There were 8,260 households, out of which 33.6% had children under the age of 18 living with them, 38.6% were married couples living together, 17.2% had a female householder with no husband present, and 38.8% were non-families. 30.0% of all households were made up of individuals, and 5.1% had someone living alone who was 65 years of age or older. The average household size was 2.45 and the average family size was 3.06.

In the CDP, the population was spread out, with 26.2% under the age of 18, 10.0% from 18 to 24, 38.4% from 25 to 44, 18.5% from 45 to 64, and 6.8% who were 65 years of age or older. The median age was 31 years. For every 100 females, there were 90.9 males. For every 100 females age 18 and over, there were 86.6 males.

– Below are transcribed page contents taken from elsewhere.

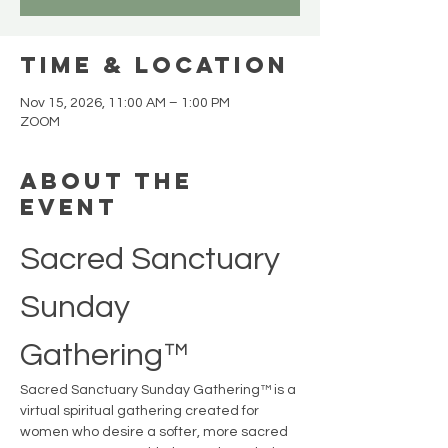
Time & Location
Nov 15, 2026, 11:00 AM – 1:00 PM
ZOOM
About the
event
Sacred Sanctuary 
Sunday 
Gathering™
Sacred Sanctuary Sunday Gathering™ is a 
virtual spiritual gathering created for 
women who desire a softer, more sacred 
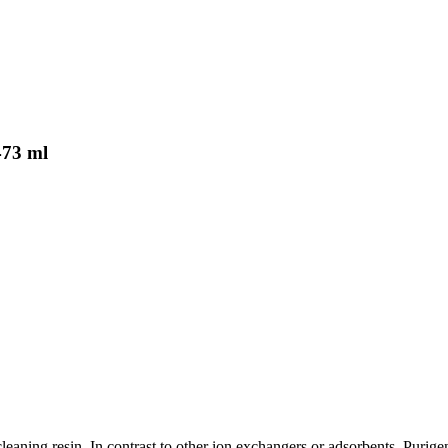
473 ml
cleaning resin. In contrast to other ion exchangers or adsorbents, Puri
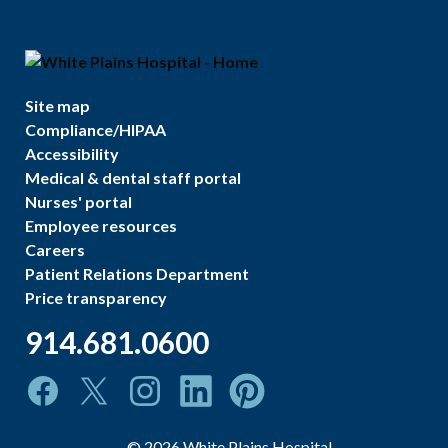
Site map
Compliance/HIPAA
Accessibility
Medical & dental staff portal
Nurses' portal
Employee resources
Careers
Patient Relations Department
Price transparency
914.681.0600
©
2026
White Plains Hospital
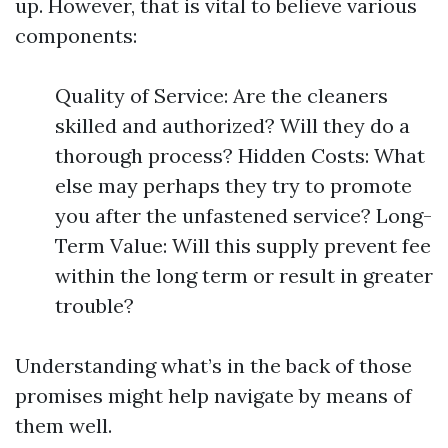
up. However, that is vital to believe various
components:
Quality of Service: Are the cleaners
skilled and authorized? Will they do a
thorough process? Hidden Costs: What
else may perhaps they try to promote
you after the unfastened service? Long-
Term Value: Will this supply prevent fee
within the long term or result in greater
trouble?
Understanding what’s in the back of those
promises might help navigate by means of
them well.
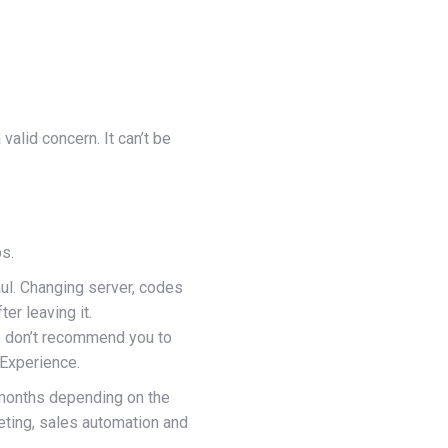
valid concern. It can’t be
bs.
aul. Changing server, codes
er leaving it.
we don’t recommend you to
 Experience.
 months depending on the
keting, sales automation and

The median income for a household in the CDP was $51,043, and the median income for a family was $60,028. Males had a median income of $38,559 versus $32,068 for females. The per capita income for the CDP was $24,564. About 3.5% of families and 5.9% of the population were below the poverty line, including 8.9% of those under age 18 and 3.0% of those age 65 or over.

==Government and infrastructure==
The U.S. Postal Service operates the Montpelier Post Office in South Laurel CDP.

==Education==
===Primary and secondary schools===
South Laurel CDP is served by schools in the Prince George's County Public Schools.

Zoned elementary schools serving sections of the CDP include: Deerfield Run, James Harrison, Laurel, Montpelier, Oaklands, and Vansville.

Most residents are zoned to Dwight D. Eisenhower Middle School in South Laurel while some are zoned to Martin Luther King Middle School in Beltsville. All residents are zoned to Laurel High School in Laurel.

===University===
Capitol Technology University is in South Laurel, on the site of the former Beltsville Speedway (a.k.a. Baltimore-Washington Speedway).